This is because research suffers from what's known as "publication bias": not all studies that are conducted actually get published in journals, and the ones that do tend to have positive (i.e. statistically significant) and dramatic conclusions. This is a big problem because it means we have a biased picture of what's going on in science, and many researchers waste their time and funding repeating work that's already been done.
The issue is so severe right now that some have wondered whether negative results are disappearing entirely from some countries and fields of science.
Now, one journal is trying to correct publication bias: PLoS One this week launched its "Missing Pieces" collection of negative, null, and inconclusive studies — in other words, a celebration of the seamier side of botched and boring experiments that usually never sees the light of day.
Articles in the collection include one that failed to find that women's support groups had a significant impact on postpartum disorder in Bangladeshi mothers (despite promising findings in similar research in India) and a study that could not replicate four previous experiments on the "depletion model" of self control, an increasingly popular idea that posits that self control is a limited resource that runs out in people.
"The publication of negative results, such as the works featured in the collection, is essential to research progress," the journal writes.

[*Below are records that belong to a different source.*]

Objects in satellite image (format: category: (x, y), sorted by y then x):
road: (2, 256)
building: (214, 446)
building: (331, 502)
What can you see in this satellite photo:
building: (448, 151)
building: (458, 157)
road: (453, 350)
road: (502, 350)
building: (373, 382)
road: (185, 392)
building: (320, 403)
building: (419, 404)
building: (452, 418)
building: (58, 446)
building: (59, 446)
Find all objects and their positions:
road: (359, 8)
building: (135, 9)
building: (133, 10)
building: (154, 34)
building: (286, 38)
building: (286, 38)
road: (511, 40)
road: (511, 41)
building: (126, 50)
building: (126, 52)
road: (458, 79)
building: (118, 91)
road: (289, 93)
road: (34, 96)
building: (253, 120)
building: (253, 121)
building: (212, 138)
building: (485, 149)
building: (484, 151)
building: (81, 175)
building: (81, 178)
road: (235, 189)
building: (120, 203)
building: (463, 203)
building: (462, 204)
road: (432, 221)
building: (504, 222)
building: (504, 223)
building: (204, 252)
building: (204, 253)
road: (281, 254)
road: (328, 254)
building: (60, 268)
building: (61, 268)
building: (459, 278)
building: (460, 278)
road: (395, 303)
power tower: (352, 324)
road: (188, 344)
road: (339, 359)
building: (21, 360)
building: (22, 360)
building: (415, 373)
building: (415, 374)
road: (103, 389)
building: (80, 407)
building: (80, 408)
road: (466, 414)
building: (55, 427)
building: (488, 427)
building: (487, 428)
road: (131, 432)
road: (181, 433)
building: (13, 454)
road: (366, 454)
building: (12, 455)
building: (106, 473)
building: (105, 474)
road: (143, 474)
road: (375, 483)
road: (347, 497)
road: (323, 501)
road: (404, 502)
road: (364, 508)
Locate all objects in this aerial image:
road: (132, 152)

This new home for science's "missing pieces" can "prevent duplication of research effort and potentially expedites the process of finding positive results."
The new initiative isn't happening in isolation, however. It's part of a wider push to improve how science is done. Meta-researchers have long documented the problem of publication bias, and there have been other measures to address it. As a rule, PLoS ONE already makes a point of accepting negative studies for publication, and the Journal of Negative Results in Biomedicine is trying to fight research bias, one blundered or dull bit of research at a time.